Since information is not a property of the energy/matter it rides on, naturalistic theories for the origin of information will inevitably fail. Thus, for example, you will never account for the information in a book by studying the laws of chemistry and physics that affect ink and paper. Such laws can explain the presence of patterns of ink blots (for example, dripping from a quill pen at a certain height and splashing on paper below it), but they will utterly fail to explain a sentence in an independently existing pre-specified language.
Excellent reply. Which just goes to show that reductionistic material science falls woefully short of explaining the informational foundation of biological systems.
Ridiculous! You can not make a conclusion from a statement.
"Information can be stored in a matter/energy medium, but it is not the medium itself."
The storage is a configuration of energy. It's the configuration that has effect.
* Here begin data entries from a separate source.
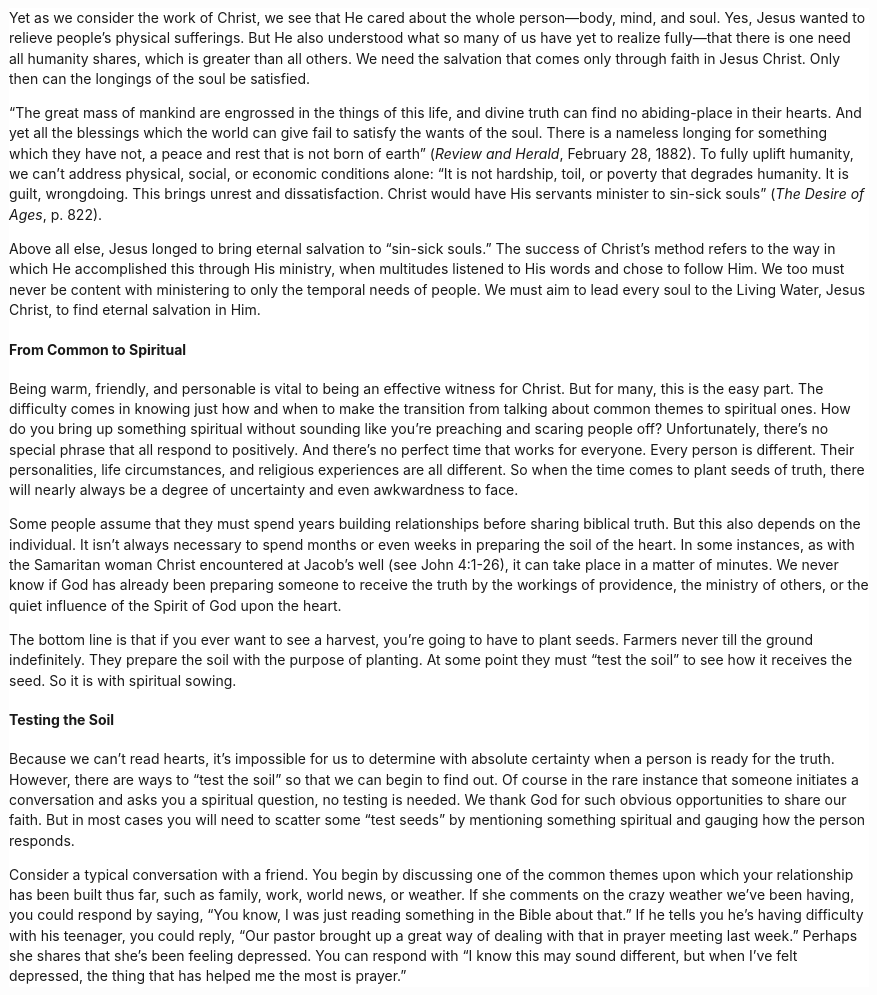 Yet as we consider the work of Christ, we see that He cared about the whole person—body, mind, and soul. Yes, Jesus wanted to relieve people’s physical sufferings. But He also understood what so many of us have yet to realize fully—that there is one need all humanity shares, which is greater than all others. We need the salvation that comes only through faith in Jesus Christ. Only then can the longings of the soul be satisfied.

“The great mass of mankind are engrossed in the things of this life, and divine truth can find no abiding-place in their hearts. And yet all the blessings which the world can give fail to satisfy the wants of the soul. There is a nameless longing for something which they have not, a peace and rest that is not born of earth” (_Review and Herald_, February 28, 1882). To fully uplift humanity, we can’t address physical, social, or economic conditions alone: “It is not hardship, toil, or poverty that degrades humanity. It is guilt, wrongdoing. This brings unrest and dissatisfaction. Christ would have His servants minister to sin-sick souls” (_The Desire of Ages_, p. 822).

Above all else, Jesus longed to bring eternal salvation to “sin-sick souls.” The success of Christ’s method refers to the way in which He accomplished this through His ministry, when multitudes listened to His words and chose to follow Him. We too must never be content with ministering to only the temporal needs of people. We must aim to lead every soul to the Living Water, Jesus Christ, to find eternal salvation in Him.

#### From Common to Spiritual

Being warm, friendly, and personable is vital to being an effective witness for Christ. But for many, this is the easy part. The difficulty comes in knowing just how and when to make the transition from talking about common themes to spiritual ones. How do you bring up something spiritual without sounding like you’re preaching and scaring people off? Unfortunately, there’s no special phrase that all respond to positively. And there’s no perfect time that works for everyone. Every person is different. Their personalities, life circumstances, and religious experiences are all different. So when the time comes to plant seeds of truth, there will nearly always be a degree of uncertainty and even awkwardness to face.

Some people assume that they must spend years building relationships before sharing biblical truth. But this also depends on the individual. It isn’t always necessary to spend months or even weeks in preparing the soil of the heart. In some instances, as with the Samaritan woman Christ encountered at Jacob’s well (see John 4:1-26), it can take place in a matter of minutes. We never know if God has already been preparing someone to receive the truth by the workings of providence, the ministry of others, or the quiet influence of the Spirit of God 
upon the heart.

The bottom line is that if you ever want to see a harvest, you’re going to have to plant seeds. Farmers never till the ground indefinitely. They prepare the soil with the purpose of planting. At some point they must “test the soil” to see how it receives the seed. So it is with spiritual sowing.

#### Testing the Soil

Because we can’t read hearts, it’s impossible for us to determine with absolute certainty when a person is ready for the truth. However, there are ways to “test the soil” so that we can begin to find out. Of course in the rare instance that someone initiates a conversation and asks you a spiritual question, no testing is needed. We thank God for such obvious opportunities to share our faith. But in most cases you will need to scatter some “test seeds” by mentioning something spiritual and gauging how the person responds.

Consider a typical conversation with a friend. You begin by discussing one of the common themes upon which your relationship has been built thus far, such as family, work, world news, or weather. If she comments on the crazy weather we’ve been having, you could respond by saying, “You know, I was just reading something in the Bible about that.” If he tells you he’s having difficulty with his teenager, you could reply, “Our pastor brought up a great way of dealing with that in prayer meeting last week.” Perhaps she shares that she’s been feeling depressed. You can respond with “I know this may sound different, but when I’ve felt depressed, the thing that has helped me the most is prayer.”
Without any configuration of energy, there is nothing.
"Otherwise it would require a nuclear reaction (along the lines of E=mc^2) every time you read a book, to transfer the information from the ink on the page into light photons and on into your neurons!"
The whole process involves E=mc2. All elements of the process involve energy expendatures which are reductions in mass.
"Since information is not a property of the energy/matter it rides on, naturalistic theories for the origin of information will inevitably fail."
Information requires particular energy configurations, without which there is nothing.